L.H : À l’occasion d’une expédition qui devrait durer trois ans de l’Arctique à l’Antarctique, l’équipe de Ghislain Bardout a voulu mettre son expertise de plongée profonde au service de projets scientifiques. Ils viennent de terminer une navigation à travers le passage du Nord-Ouest pour étudier la fluorescence naturelle, et leur voilier arrive en Polynésie française au mois de juin. À partir d’août 2018, pendant neuf mois, deux équipes de deux plongeurs en recycleurs vont s’immerger à différentes profondeurs jusqu’à 120 m sur 15 îles différentes réparties sur les cinq archipels de Polynésie française. Ils seront les yeux et les mains de deux scientifiques à bord du voilier qui les guideront grâce à un système de communication radio. Une fois qu’un ROV (robot sous-marin filoguidé) aura identifié une zone intéressante, les plongeurs s’immergeront avec des recycleurs pour photographier, collecter certaines espèces, déposeront des sondes pour mesurer la température, la lumière et même des micros pour enregistrer la signature acoustique du récif.

—T.A. : Qu'attendez-vous de cette étude ? De mieux étudier cet écosystème ?

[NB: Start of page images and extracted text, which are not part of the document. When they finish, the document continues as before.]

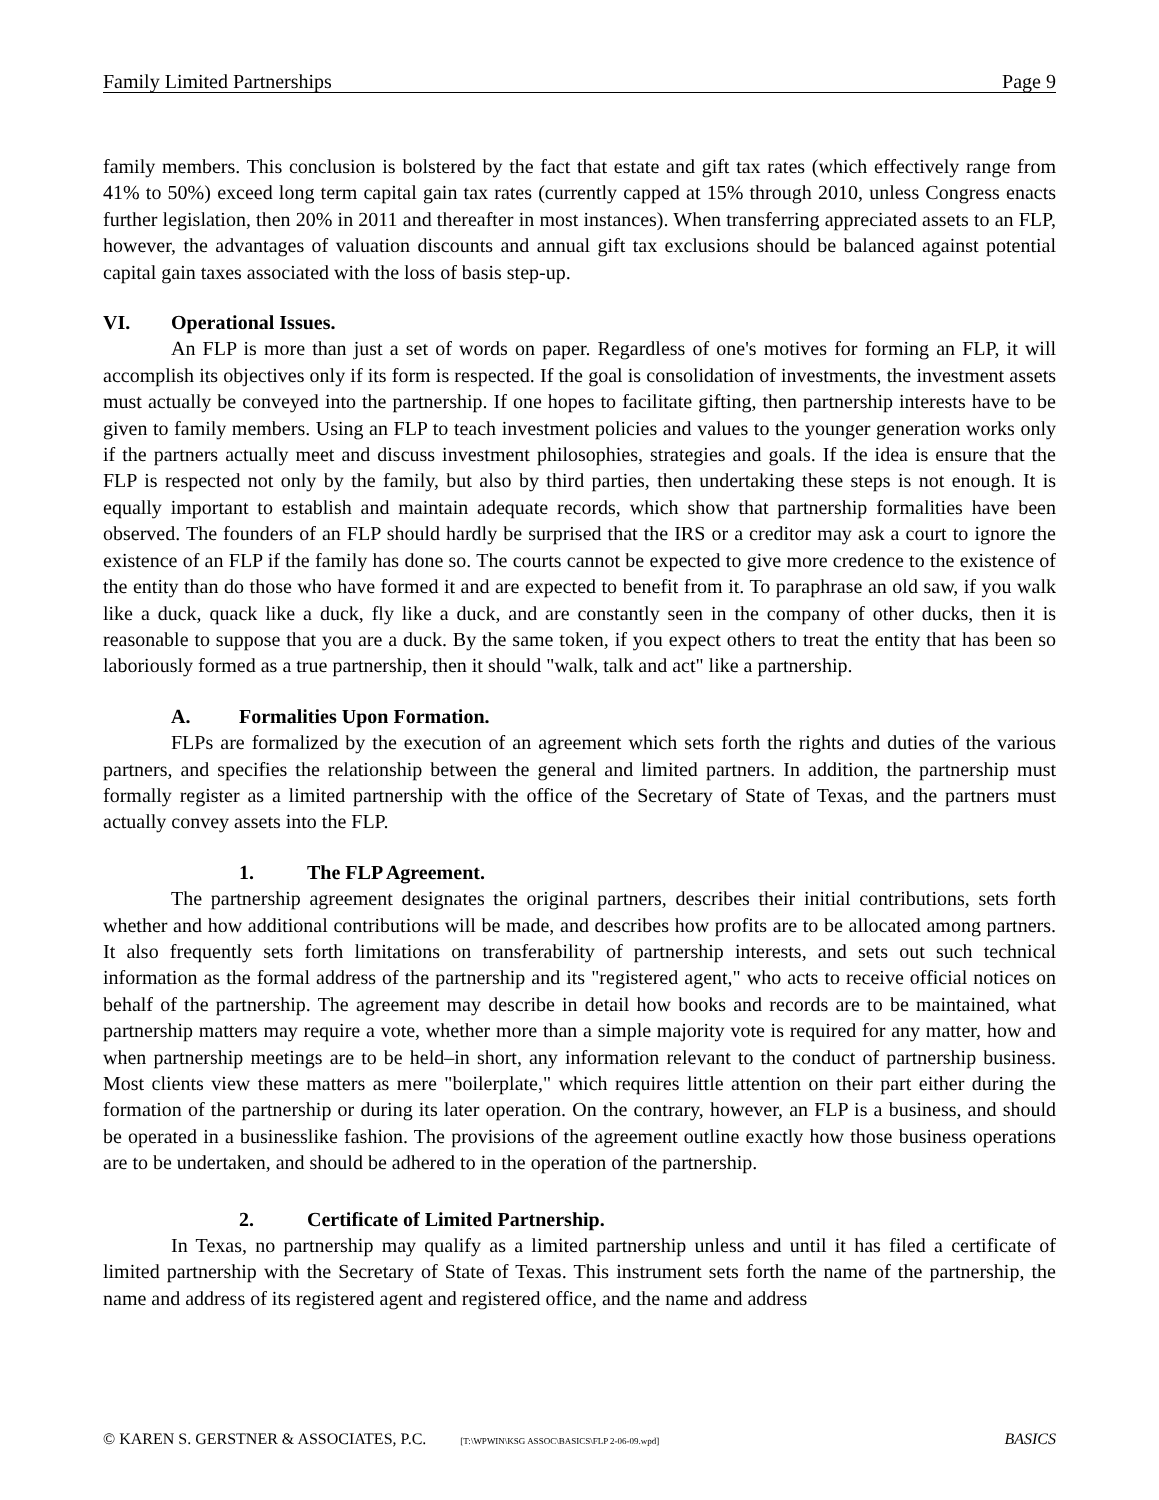Family Limited Partnerships Page 9
family members. This conclusion is bolstered by the fact that estate and gift tax rates (which effectively range from 41% to 50%) exceed long term capital gain tax rates (currently capped at 15% through 2010, unless Congress enacts further legislation, then 20% in 2011 and thereafter in most instances). When transferring appreciated assets to an FLP, however, the advantages of valuation discounts and annual gift tax exclusions should be balanced against potential capital gain taxes associated with the loss of basis step-up.
VI. Operational Issues.
An FLP is more than just a set of words on paper. Regardless of one's motives for forming an FLP, it will accomplish its objectives only if its form is respected. If the goal is consolidation of investments, the investment assets must actually be conveyed into the partnership. If one hopes to facilitate gifting, then partnership interests have to be given to family members. Using an FLP to teach investment policies and values to the younger generation works only if the partners actually meet and discuss investment philosophies, strategies and goals. If the idea is ensure that the FLP is respected not only by the family, but also by third parties, then undertaking these steps is not enough. It is equally important to establish and maintain adequate records, which show that partnership formalities have been observed. The founders of an FLP should hardly be surprised that the IRS or a creditor may ask a court to ignore the existence of an FLP if the family has done so. The courts cannot be expected to give more credence to the existence of the entity than do those who have formed it and are expected to benefit from it. To paraphrase an old saw, if you walk like a duck, quack like a duck, fly like a duck, and are constantly seen in the company of other ducks, then it is reasonable to suppose that you are a duck. By the same token, if you expect others to treat the entity that has been so laboriously formed as a true partnership, then it should "walk, talk and act" like a partnership.
A. Formalities Upon Formation.
FLPs are formalized by the execution of an agreement which sets forth the rights and duties of the various partners, and specifies the relationship between the general and limited partners. In addition, the partnership must formally register as a limited partnership with the office of the Secretary of State of Texas, and the partners must actually convey assets into the FLP.
1. The FLP Agreement.
The partnership agreement designates the original partners, describes their initial contributions, sets forth whether and how additional contributions will be made, and describes how profits are to be allocated among partners. It also frequently sets forth limitations on transferability of partnership interests, and sets out such technical information as the formal address of the partnership and its "registered agent," who acts to receive official notices on behalf of the partnership. The agreement may describe in detail how books and records are to be maintained, what partnership matters may require a vote, whether more than a simple majority vote is required for any matter, how and when partnership meetings are to be held–in short, any information relevant to the conduct of partnership business. Most clients view these matters as mere "boilerplate," which requires little attention on their part either during the formation of the partnership or during its later operation. On the contrary, however, an FLP is a business, and should be operated in a businesslike fashion. The provisions of the agreement outline exactly how those business operations are to be undertaken, and should be adhered to in the operation of the partnership.
2. Certificate of Limited Partnership.
In Texas, no partnership may qualify as a limited partnership unless and until it has filed a certificate of limited partnership with the Secretary of State of Texas. This instrument sets forth the name of the partnership, the name and address of its registered agent and registered office, and the name and address
© KAREN S. GERSTNER & ASSOCIATES, P.C. [T:\WPWIN\KSG ASSOC\BASICS\FLP 2-06-09.wpd] BASICS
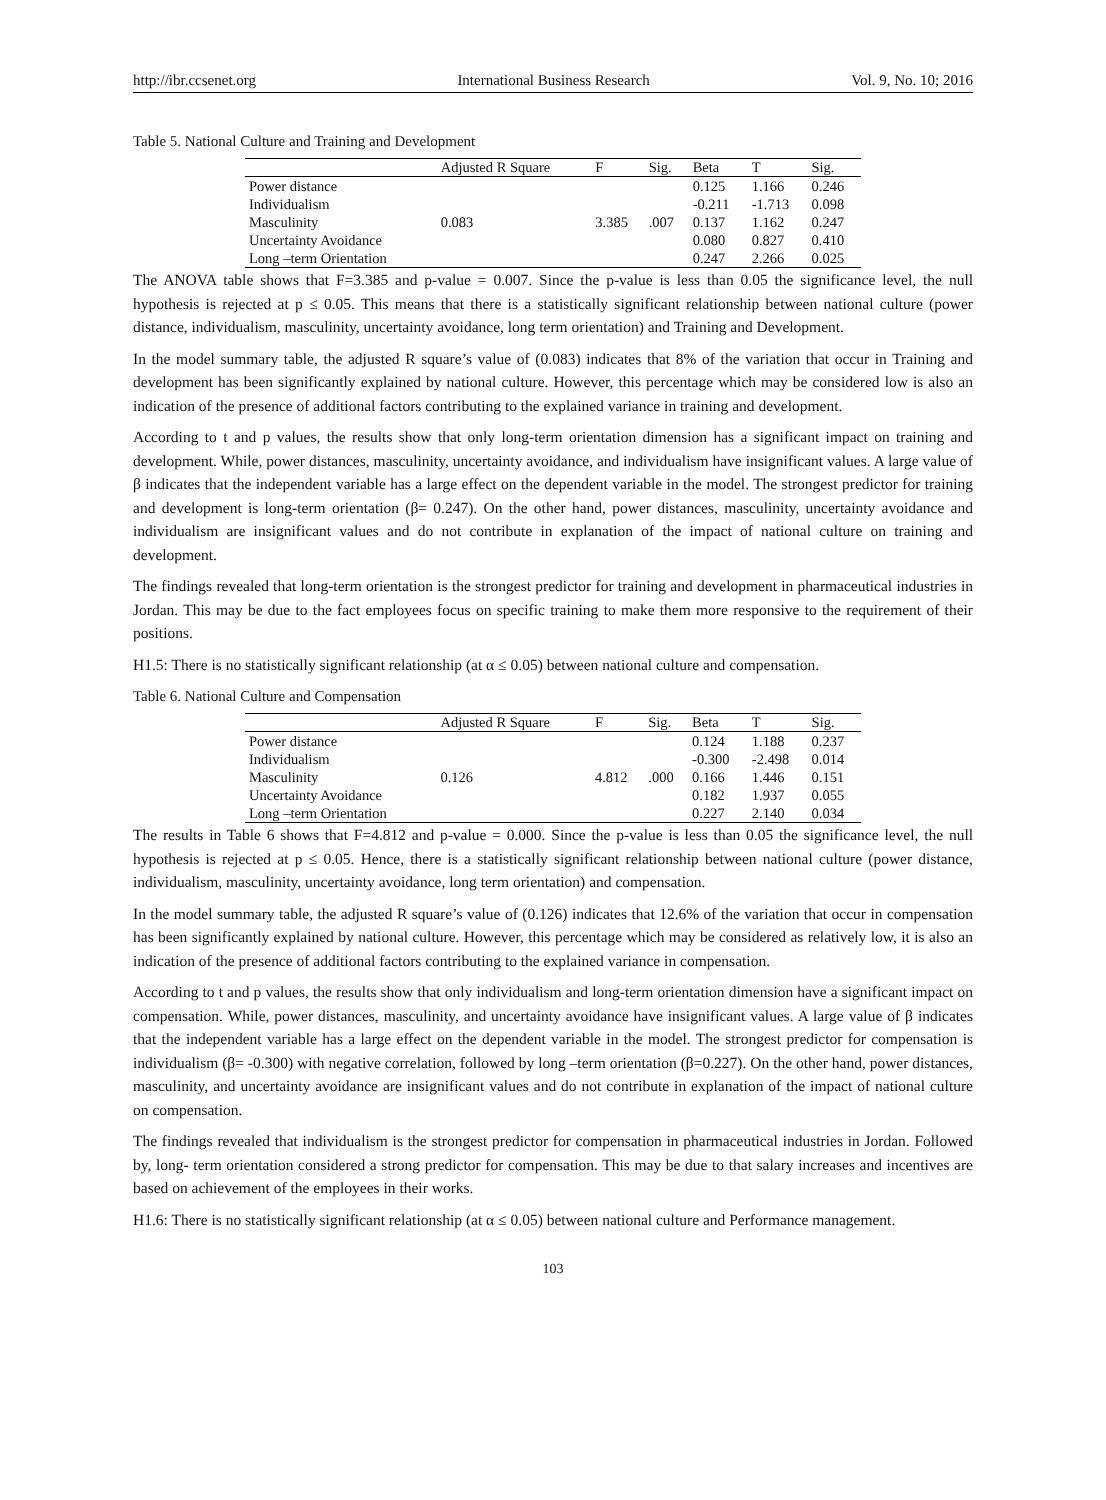http://ibr.ccsenet.org International Business Research Vol. 9, No. 10; 2016
Table 5. National Culture and Training and Development
| | Adjusted R Square | F | Sig. | Beta | T | Sig. |
| --- | --- | --- | --- | --- | --- | --- |
| Power distance | | | | 0.125 | 1.166 | 0.246 |
| Individualism | | | | -0.211 | -1.713 | 0.098 |
| Masculinity | 0.083 | 3.385 | .007 | 0.137 | 1.162 | 0.247 |
| Uncertainty Avoidance | | | | 0.080 | 0.827 | 0.410 |
| Long –term Orientation | | | | 0.247 | 2.266 | 0.025 |
The ANOVA table shows that F=3.385 and p-value = 0.007. Since the p-value is less than 0.05 the significance level, the null hypothesis is rejected at p ≤ 0.05. This means that there is a statistically significant relationship between national culture (power distance, individualism, masculinity, uncertainty avoidance, long term orientation) and Training and Development.
In the model summary table, the adjusted R square’s value of (0.083) indicates that 8% of the variation that occur in Training and development has been significantly explained by national culture. However, this percentage which may be considered low is also an indication of the presence of additional factors contributing to the explained variance in training and development.
According to t and p values, the results show that only long-term orientation dimension has a significant impact on training and development. While, power distances, masculinity, uncertainty avoidance, and individualism have insignificant values. A large value of β indicates that the independent variable has a large effect on the dependent variable in the model. The strongest predictor for training and development is long-term orientation (β= 0.247). On the other hand, power distances, masculinity, uncertainty avoidance and individualism are insignificant values and do not contribute in explanation of the impact of national culture on training and development.
The findings revealed that long-term orientation is the strongest predictor for training and development in pharmaceutical industries in Jordan. This may be due to the fact employees focus on specific training to make them more responsive to the requirement of their positions.
H1.5: There is no statistically significant relationship (at α ≤ 0.05) between national culture and compensation.
Table 6. National Culture and Compensation
| | Adjusted R Square | F | Sig. | Beta | T | Sig. |
| --- | --- | --- | --- | --- | --- | --- |
| Power distance | | | | 0.124 | 1.188 | 0.237 |
| Individualism | | | | -0.300 | -2.498 | 0.014 |
| Masculinity | 0.126 | 4.812 | .000 | 0.166 | 1.446 | 0.151 |
| Uncertainty Avoidance | | | | 0.182 | 1.937 | 0.055 |
| Long –term Orientation | | | | 0.227 | 2.140 | 0.034 |
The results in Table 6 shows that F=4.812 and p-value = 0.000. Since the p-value is less than 0.05 the significance level, the null hypothesis is rejected at p ≤ 0.05. Hence, there is a statistically significant relationship between national culture (power distance, individualism, masculinity, uncertainty avoidance, long term orientation) and compensation.
In the model summary table, the adjusted R square’s value of (0.126) indicates that 12.6% of the variation that occur in compensation has been significantly explained by national culture. However, this percentage which may be considered as relatively low, it is also an indication of the presence of additional factors contributing to the explained variance in compensation.
According to t and p values, the results show that only individualism and long-term orientation dimension have a significant impact on compensation. While, power distances, masculinity, and uncertainty avoidance have insignificant values. A large value of β indicates that the independent variable has a large effect on the dependent variable in the model. The strongest predictor for compensation is individualism (β= -0.300) with negative correlation, followed by long –term orientation (β=0.227). On the other hand, power distances, masculinity, and uncertainty avoidance are insignificant values and do not contribute in explanation of the impact of national culture on compensation.
The findings revealed that individualism is the strongest predictor for compensation in pharmaceutical industries in Jordan. Followed by, long- term orientation considered a strong predictor for compensation. This may be due to that salary increases and incentives are based on achievement of the employees in their works.
H1.6: There is no statistically significant relationship (at α ≤ 0.05) between national culture and Performance management.
103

L.H : Des Tuamotu jusqu’aux Australes, certains sites polynésiens ont perdu plus de 50% de leurs coraux suite aux El Nino des années 2016-17. Cette étude est l’une des pistes pour la résilience naturelle des récifs coralliens. Si ce rôle de zone refuge est avéré, on pourrait alors établir des cartes et à terme créer des aires marines protégées pour préserver l’écosystème mésophotique.